Journal of Fuzzy Systems and Control, Vol. 2, No 2, 2024 |
Adaptive Evaluation of LQR Control using Particle Swarm Optimization for Pendubot
Duc-Anh-Quan Nguyen 1, Luu-Quang-Thinh Nguyen 2*, Phong-Luu Nguyen 3, Duc-Quy Le 4, Phu-Thuan-An Lieu 5,
Quang-Buu Lam 6, Anh-Thu Tran 7, Tran-Tien Nguyen 8, Dinh-Luan Pham 9, Binh-Hau Nguyen 10
1, 2, 3, 4, 5, 6, 7, 8, 9 Ho Chi Minh City University of Technology and Education (HCMUTE), Vietnam
10 Posts and Telecommunications Institute of Technology, Vietnam
Email: 1 20151408@student.hcmute.edu.vn, 2 20151063@student.hcmute.edu.vn, 3 luunp@hcmute.edu.vn, 421151155@student.hcmute.edu.vn, 5 19142002@student.hcmute.edu.vn, 6 19142087@student.hcmute.edu.vn,
7 20124327@student.hcmute.edu.vn, 8 20151417@student.hcmute.edu.vn, 9 21151127@student.hcmute.edu.vn,
10 nguyenbinhhau@ptithcm.edu.vn
*Corresponding Author
Abstract—Pendubot is a classical system with high nonlinearity used in researching control algorithms. The Pendubot has a single input and multiple outputs (SIMO) and is under-actuated. In this paper, the focus is on studying the application of the Particle Swarm Optimization (PSO) algorithm to find optimal parameters for the LQR controller. The results obtained by the PSO algorithm will be compared when running with different parameters. Evaluations of the performance when applying the PSO algorithm to find optimal parameters will be drawn based on simulation results in Matlab/Simulink and experimental outcomes with various scenarios.
Keywords—Pendubot; Particle Swarm Optimization; LQR Control; SIMO System
The Pendubot, along with under-actuated models in general, represents a nonlinear system with complex dynamical structures widely applied in technical control engineering research [1]-[3]. In numerous experiments, the simplified Pendubot model, in comparison to larger systems such as rockets or robots, serves as an ideal tool for mathematical development, control, and trajectory design. Research on these systems contributes significantly to the global field of control engineering.
In many studies, researchers have endeavored to design controllers with the aim of stabilizing the inverted pendulum system in the upright position using various methods. The Swing-up controller was developed to transition the pendulum from a stable equilibrium position (two links upright pointing downward) to an unstable equilibrium position, followed by switching to linear or nonlinear controllers for stabilization or tracking desired trajectories designed by the controller. In 2000, Spong et al. [4] designed a swing-up controller based on kinetic and potential energy, and there are also reports [5]-[7] on this controller applied to the Pendubot model. Balancing controllers have continuously evolved throughout the history of the Pendubot model, and nonlinear controllers applied to the Pendubot system have also been successively developed. For example, in the most recent development, Vu [8] developed a backstepping algorithm for this model, resulting in trajectory tracking with low error. In this paper, the authors focus on linear controllers. The first step in the paper is to model the Pendubot system. Then, the controllability of the system will be examined by linearizing the system at the operating point.; in [9], researchers studied the Input-Output Feedback Linearization Control, and in [10], the authors constructed an LQR controller with a Kalman filter. Based on [10], the authors built an LQR controller on both simulation and experiment by changing the input from torque to voltage, making the system more complex and more development-oriented.

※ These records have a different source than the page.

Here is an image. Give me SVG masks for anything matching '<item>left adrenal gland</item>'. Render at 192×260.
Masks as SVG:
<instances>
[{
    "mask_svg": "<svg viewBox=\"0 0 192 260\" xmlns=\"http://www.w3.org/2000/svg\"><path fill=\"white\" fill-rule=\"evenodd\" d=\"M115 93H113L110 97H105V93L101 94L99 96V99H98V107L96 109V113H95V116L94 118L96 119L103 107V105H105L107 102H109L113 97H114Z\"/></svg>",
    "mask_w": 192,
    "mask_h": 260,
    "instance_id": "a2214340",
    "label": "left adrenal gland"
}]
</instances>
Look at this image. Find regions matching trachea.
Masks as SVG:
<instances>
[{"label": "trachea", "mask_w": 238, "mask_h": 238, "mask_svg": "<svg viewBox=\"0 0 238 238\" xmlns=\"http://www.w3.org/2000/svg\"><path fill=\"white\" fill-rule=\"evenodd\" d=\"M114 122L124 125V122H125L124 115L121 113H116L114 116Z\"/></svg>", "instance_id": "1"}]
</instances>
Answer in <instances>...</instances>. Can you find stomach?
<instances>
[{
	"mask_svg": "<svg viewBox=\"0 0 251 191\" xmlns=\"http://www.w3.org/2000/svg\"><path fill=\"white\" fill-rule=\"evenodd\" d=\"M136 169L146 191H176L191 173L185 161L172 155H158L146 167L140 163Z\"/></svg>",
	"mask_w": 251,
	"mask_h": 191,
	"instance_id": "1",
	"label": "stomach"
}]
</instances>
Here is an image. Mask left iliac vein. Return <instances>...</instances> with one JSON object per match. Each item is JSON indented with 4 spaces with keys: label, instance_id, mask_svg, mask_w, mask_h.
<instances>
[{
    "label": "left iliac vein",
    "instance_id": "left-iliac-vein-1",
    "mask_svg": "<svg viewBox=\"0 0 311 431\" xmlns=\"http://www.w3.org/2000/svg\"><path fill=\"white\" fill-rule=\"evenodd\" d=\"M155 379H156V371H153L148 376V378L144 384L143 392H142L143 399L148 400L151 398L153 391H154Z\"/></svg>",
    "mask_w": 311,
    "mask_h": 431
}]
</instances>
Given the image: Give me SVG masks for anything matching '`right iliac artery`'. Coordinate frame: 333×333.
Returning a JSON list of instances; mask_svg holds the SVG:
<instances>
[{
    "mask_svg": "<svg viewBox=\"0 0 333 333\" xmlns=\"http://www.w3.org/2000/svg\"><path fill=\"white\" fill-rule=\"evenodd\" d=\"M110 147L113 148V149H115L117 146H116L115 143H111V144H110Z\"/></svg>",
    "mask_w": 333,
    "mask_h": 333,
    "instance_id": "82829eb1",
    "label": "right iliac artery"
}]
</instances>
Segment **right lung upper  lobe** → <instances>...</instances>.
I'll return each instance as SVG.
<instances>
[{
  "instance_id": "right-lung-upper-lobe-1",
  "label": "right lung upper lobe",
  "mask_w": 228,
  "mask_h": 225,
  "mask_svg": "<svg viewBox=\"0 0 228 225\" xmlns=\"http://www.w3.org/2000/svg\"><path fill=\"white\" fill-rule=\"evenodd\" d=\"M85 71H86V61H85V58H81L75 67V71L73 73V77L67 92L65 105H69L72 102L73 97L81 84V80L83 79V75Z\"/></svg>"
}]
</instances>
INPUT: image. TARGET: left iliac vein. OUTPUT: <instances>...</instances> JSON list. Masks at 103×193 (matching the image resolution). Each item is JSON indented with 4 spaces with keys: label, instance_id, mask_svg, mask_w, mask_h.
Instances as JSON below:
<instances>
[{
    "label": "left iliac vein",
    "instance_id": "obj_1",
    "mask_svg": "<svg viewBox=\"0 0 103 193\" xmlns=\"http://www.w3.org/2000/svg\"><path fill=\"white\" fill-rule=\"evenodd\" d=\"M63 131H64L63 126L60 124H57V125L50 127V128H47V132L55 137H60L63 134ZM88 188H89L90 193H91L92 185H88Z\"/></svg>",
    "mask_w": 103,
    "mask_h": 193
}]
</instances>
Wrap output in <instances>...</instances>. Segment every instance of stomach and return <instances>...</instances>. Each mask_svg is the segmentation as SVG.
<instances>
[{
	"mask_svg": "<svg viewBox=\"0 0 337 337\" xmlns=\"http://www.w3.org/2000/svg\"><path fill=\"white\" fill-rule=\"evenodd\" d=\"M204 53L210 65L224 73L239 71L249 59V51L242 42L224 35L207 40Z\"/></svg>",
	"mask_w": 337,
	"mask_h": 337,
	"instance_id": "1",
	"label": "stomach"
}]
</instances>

With LQR control, selecting parameters to minimize errors and achieve stable operation is a challenging task. Therefore, the authors propose using the Particle Swarm Optimization (PSO) algorithm to optimize the parameters of the controller. PSO will assist in finding the values of the K matrix of the LQR controller. PSO was first introduced by Eberhart and Kennedy in 1995 [11]. This algorithm is based on the natural foraging behaviors of flocks of birds or schools of fish. Similar to genetic algorithm (GA), PSO is an intelligent algorithm based on the evolutionary experience of individuals in nature. In [12], Yuan et al. compared these two algorithms based on experiments, demonstrating that the PSO algorithm converges better but has poorer local minimum escape capabilities than GA. Numerous scientific publications on the PSO algorithm have been made throughout its development history. Publications [13]-[21] have made diverse developments and analyses of this intelligent method, with the flexibility of using the parameter w help the swarm balance between global and local search capabilities. In 2017, Wang et al. [22] published the most comprehensive and general analysis of the swarm and its parameters. In this paper, the authors will use the PSO algorithm to investigate the parameter search capabilities and compare different parameter sets based on the fitness function, thereby providing the most comprehensive overview of swarm optimization techniques. The contribution of the article will help research projects on PSO have additional reference materials as well as a premise for developing the use of PSO to find optimal parameters for nonlinear controllers such as Sliding Mode. Control - SMC or Backstepping controller.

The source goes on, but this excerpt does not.